我们综合金融行业中安全防护有效性验证产品的企业营收,poc 测试覆盖,品牌影响力,心智占有力等进行了交叉调研汇总,知其安,360 数字安全,奇安信,盛邦安全,锦行科技在金融行业安全有效性验证这一细分赛道排名靠前。

据本次调研,2023年安全有效性验证国内市场规模约为五千万元。
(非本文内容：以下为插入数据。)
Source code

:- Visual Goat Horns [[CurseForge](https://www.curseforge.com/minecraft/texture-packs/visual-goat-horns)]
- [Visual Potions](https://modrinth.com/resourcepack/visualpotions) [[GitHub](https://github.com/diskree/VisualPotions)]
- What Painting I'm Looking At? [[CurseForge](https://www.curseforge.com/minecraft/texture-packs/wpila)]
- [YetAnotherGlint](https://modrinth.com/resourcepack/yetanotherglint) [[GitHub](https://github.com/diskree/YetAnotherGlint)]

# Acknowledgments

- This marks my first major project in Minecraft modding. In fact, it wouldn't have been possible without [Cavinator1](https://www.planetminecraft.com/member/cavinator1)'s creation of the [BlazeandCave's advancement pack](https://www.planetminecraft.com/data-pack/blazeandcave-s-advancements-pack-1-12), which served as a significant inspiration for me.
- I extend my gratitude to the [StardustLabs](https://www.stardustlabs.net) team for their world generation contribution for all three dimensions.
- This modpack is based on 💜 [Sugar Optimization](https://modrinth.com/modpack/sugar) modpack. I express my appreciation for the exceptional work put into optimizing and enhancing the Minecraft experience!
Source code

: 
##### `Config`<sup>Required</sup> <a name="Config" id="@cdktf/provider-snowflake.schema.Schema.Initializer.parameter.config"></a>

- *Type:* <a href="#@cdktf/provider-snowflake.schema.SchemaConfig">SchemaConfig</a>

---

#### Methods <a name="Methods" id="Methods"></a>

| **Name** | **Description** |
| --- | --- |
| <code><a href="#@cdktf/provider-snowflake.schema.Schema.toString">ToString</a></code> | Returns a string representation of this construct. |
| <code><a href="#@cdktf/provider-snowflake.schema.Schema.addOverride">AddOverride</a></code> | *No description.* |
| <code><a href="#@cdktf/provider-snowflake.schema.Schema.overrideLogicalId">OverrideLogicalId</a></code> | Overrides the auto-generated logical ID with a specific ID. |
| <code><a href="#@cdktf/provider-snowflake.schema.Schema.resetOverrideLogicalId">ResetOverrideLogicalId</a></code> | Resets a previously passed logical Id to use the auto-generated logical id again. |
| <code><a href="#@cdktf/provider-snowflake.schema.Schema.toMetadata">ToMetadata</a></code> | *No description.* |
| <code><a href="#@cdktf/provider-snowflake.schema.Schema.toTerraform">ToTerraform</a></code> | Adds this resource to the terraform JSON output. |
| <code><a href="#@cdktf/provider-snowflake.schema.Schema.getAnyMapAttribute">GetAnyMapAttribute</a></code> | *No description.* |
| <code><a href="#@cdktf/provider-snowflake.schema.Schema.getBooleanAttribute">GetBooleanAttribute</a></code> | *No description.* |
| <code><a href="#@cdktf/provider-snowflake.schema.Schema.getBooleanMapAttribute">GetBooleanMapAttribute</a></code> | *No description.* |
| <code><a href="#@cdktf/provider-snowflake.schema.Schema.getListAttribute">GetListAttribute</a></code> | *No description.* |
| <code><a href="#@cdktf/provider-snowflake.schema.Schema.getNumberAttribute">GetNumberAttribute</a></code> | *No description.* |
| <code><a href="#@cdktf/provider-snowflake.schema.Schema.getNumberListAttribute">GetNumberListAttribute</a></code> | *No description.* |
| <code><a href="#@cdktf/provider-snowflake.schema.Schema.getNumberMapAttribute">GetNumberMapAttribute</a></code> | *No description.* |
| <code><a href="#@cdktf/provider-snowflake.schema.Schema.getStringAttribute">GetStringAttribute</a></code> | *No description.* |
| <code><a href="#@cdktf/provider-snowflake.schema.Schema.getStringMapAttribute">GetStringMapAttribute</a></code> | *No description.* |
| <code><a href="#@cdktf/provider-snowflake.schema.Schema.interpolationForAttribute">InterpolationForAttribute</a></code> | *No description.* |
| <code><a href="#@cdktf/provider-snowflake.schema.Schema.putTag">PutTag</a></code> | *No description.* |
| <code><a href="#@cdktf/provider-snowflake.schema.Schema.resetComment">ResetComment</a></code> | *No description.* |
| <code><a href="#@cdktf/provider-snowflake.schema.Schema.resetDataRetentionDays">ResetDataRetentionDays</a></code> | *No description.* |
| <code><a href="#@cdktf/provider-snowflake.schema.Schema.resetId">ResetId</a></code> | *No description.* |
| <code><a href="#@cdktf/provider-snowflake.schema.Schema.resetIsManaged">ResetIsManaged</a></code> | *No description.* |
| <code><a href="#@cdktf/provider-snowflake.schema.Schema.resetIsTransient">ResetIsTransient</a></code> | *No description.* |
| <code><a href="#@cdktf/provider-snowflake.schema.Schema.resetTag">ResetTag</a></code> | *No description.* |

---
具体来说:


l  金融行业安全有效性验证的供应商相对集中,少部分头部企业获取了行业中的大部分订单;


l  相比“BAS+EASM”这一攻防驱动的技术路线,基于金融行业最佳实践的“安全有效性验证”这一路线,在金融同行业可复制性更高;


l  整个细分市场并未形成完全垄断式的格局,随着中小金融机构的安全水平不断提升,安全有效性验证需求持续出现,加之能力企业多条技术路线的整合,整个细分市场仍有充分的成长空间。

未来展望

在数字化依赖程度不断提高、国际形势暂未明显好转的态势下,我们认为安全有效性验在金融行业的发展会有以下趋势:


l  金融行业具有典型的强监管属性,因此担负安全监督管理职能的相关机构,会借助安全有效性验证对行业业务单位实施有效的安全监测与检测;


l  金融行业用户特别是安全体系建设已经较为完备的机构,会在安全有效性验证上持续加强建设,用度量的手段验证自身安全水平,因此相关投入会持续增长;


l  由于安全有效性验证以行业最佳实践为基础,因此随着基于最佳实践的测试用例的数量的增加,我们可以预见LLM大语言模型技术的应用,会大大提升安全有效性验证的效率与效果;


l  安全有效性验证在头部一线用户得到实践后,安全运营体系的最后一环得以补全,未来“一体化的安全运营及验证能力”将以整体解决方案的方式向腰部及以下中小金融行业客户赋能;


l  随着安全有效性验证在金融行业的深入实践,未来这一细分赛道将会向能源、电力、运营商等更多关基行业普及扩散,国内数字安全整体水平将进一步提升。